» **PASSAGE**:
Alright, now we have a list of URLs that we can use to scrape the URLs of the individual press releases. For that, we will have to find the URLs behind which the individual press release is stored.

This is what the Press Releases look like on the Website If you want to navigate to a single press release you have to click on the black button that says “MEHR” (more in German). Right-click on it -> go to inspect -> and the HTML source code will already show us in what node the URL is stored.

The HTML source code corresponding to the MEHR button.

As for the CEE’s website, it is within an “a” tag and the URL is stored in the “href” attribute. You could of course also use the GadgetSelector extension which will yield the same result. Now let’s apply the same logic as above. For the first example, I will only use the first entry of our initial_urls_spd list:

library(rvest)
initial_urls_spd[1] |> 
  read_html() |> 
  html_nodes("a") |> 
  html_attr("href") |> 
  head(40)
 [1] "https://www.spd.de/site/datenschutz/#c38250"

» **PARTS OF THE EXERCISE**:
a - Copy the part of the press-release scraping tutorial starting at "Alright, now we" and ending at "library(rvest)".
b - Resume the press-release scraping tutorial from the point where it stops.

Stored records:
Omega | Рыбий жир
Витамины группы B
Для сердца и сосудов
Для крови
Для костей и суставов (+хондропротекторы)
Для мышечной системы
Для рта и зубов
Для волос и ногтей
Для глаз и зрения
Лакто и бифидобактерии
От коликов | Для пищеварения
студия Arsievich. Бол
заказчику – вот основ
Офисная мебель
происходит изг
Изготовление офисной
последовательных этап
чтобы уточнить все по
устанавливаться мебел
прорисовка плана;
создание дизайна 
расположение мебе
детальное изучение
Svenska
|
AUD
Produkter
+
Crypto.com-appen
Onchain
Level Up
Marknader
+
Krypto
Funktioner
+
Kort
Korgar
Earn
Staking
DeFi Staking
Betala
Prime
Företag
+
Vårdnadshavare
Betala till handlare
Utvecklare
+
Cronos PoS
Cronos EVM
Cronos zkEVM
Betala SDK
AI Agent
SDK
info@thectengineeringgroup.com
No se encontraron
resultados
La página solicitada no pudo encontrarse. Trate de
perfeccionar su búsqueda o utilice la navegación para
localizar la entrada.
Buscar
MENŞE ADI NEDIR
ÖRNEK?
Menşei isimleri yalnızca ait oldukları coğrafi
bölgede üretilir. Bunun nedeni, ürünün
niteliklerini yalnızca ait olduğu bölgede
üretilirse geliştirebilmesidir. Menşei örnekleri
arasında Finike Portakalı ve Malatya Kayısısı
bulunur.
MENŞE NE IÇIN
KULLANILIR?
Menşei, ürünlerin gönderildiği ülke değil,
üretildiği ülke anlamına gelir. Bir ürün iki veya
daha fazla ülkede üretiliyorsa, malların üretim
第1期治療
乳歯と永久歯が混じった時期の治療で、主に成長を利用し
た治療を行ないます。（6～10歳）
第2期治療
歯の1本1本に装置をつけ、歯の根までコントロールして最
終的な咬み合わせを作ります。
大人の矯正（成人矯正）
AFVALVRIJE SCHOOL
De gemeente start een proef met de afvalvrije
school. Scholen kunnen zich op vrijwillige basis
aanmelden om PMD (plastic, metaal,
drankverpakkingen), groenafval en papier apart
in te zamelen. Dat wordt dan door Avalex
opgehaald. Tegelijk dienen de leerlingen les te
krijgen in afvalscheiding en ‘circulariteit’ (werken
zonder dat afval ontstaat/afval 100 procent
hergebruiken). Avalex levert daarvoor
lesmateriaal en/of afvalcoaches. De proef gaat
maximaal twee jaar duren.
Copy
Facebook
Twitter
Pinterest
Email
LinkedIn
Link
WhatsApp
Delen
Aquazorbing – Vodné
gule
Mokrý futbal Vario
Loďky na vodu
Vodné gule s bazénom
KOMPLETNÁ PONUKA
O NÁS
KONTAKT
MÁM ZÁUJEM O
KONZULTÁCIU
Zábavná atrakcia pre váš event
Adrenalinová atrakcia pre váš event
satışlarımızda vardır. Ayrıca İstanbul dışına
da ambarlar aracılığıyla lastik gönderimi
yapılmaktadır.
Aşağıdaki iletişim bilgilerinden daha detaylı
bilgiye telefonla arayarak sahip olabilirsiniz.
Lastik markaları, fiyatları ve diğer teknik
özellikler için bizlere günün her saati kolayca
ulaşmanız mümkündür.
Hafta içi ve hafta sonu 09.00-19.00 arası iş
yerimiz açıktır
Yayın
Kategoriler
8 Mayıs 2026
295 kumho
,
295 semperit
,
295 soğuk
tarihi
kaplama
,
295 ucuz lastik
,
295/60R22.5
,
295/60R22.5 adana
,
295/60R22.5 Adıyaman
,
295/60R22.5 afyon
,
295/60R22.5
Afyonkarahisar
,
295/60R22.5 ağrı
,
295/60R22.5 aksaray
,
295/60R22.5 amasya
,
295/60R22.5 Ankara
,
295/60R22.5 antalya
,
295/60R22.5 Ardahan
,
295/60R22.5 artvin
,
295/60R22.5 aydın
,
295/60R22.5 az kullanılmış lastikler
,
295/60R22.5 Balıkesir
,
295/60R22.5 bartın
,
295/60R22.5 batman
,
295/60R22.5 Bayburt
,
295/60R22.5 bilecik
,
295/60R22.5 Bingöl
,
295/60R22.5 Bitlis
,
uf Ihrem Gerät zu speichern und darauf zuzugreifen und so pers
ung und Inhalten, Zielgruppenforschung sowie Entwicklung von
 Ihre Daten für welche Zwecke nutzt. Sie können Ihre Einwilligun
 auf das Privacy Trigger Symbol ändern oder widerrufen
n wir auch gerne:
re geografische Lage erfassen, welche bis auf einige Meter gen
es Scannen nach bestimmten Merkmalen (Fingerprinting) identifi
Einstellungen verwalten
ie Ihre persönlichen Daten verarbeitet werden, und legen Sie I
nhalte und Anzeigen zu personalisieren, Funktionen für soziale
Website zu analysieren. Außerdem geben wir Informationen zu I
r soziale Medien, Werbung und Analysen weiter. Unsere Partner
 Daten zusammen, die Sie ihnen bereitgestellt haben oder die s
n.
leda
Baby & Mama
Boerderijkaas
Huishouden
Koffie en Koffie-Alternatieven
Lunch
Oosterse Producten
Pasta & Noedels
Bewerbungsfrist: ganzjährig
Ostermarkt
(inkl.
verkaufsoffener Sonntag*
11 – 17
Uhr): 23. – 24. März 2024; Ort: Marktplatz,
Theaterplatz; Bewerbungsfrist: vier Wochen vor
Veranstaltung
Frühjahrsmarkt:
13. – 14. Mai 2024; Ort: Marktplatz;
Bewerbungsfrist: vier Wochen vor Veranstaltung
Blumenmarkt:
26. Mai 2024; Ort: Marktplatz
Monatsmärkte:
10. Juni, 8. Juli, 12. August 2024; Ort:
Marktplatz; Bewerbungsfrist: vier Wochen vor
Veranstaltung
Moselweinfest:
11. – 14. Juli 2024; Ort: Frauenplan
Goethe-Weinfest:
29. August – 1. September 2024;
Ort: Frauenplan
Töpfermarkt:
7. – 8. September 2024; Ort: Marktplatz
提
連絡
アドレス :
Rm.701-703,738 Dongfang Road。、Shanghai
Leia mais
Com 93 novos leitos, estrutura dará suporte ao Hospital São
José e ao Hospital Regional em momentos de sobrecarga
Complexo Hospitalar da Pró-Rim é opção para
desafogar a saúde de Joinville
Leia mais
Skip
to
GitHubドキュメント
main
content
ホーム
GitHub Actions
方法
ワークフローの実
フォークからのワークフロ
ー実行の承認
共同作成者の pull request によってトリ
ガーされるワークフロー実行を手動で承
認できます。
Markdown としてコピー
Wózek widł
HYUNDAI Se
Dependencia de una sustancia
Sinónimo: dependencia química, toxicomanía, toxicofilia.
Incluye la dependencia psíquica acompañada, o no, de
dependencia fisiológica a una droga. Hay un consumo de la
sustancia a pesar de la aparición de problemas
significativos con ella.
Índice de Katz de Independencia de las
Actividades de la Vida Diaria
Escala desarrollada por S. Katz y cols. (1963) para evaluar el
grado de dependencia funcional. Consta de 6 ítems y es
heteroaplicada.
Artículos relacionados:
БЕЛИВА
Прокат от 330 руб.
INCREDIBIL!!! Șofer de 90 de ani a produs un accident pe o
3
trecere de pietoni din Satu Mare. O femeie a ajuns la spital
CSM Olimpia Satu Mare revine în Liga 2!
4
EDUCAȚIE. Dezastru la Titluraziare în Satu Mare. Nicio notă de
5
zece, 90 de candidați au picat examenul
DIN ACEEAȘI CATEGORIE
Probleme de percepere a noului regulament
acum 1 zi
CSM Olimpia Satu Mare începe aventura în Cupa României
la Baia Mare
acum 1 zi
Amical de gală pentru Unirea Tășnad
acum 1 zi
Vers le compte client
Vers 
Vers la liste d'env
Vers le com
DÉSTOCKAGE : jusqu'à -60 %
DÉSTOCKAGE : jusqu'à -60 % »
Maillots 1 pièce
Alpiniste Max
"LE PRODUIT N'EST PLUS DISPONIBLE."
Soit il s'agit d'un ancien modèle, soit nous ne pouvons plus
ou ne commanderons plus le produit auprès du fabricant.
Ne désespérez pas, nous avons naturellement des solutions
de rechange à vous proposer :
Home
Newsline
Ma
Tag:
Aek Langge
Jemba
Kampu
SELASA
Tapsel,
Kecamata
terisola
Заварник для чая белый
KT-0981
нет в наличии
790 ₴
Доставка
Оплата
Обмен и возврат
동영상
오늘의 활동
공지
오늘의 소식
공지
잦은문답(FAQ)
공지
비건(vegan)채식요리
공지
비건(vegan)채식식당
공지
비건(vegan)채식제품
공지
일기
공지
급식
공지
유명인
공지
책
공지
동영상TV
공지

» **ACTIVITY ANSWERS**:
a -
Alright, now we have a list of URLs that we can use to scrape the URLs of the individual press releases. For that, we will have to find the URLs behind which the individual press release is stored.

This is what the Press Releases look like on the Website If you want to navigate to a single press release you have to click on the black button that says “MEHR” (more in German). Right-click on it -> go to inspect -> and the HTML source code will already show us in what node the URL is stored.

The HTML source code corresponding to the MEHR button.

As for the CEE’s website, it is within an “a” tag and the URL is stored in the “href” attribute. You could of course also use the GadgetSelector extension which will yield the same result. Now let’s apply the same logic as above. For the first example, I will only use the first entry of our initial_urls_spd list:

library(rvest)

b -
 [2] "https://www.spd.de/site/datenschutz/"                                                                        
 [3] "?acceptCookiePolicy=1"                                                                                       
 [4] "#main"                                                                                                       
 [5] "#footer"                                                                                                     
 [6] "https://meine.spd.de/"                                                                                       
 [7] "https://www.spd.de/suche"                                                                                    
 [8] "/"                                                                                                           
 [9] "/programm"                                                                                                   
[10] "/programm/europa"                                                                                            
[11] "/programm/europaprogramm"                                                                                    
[12] "/programm/stark-gegen-rechts"                                                                                
[13] "/programm/respekt"                                                                                           
[14] "/programm/mindestlohn0"                                                                                      
[15] "/programm/wohnen"                                                                                            
[16] "/programm/familien"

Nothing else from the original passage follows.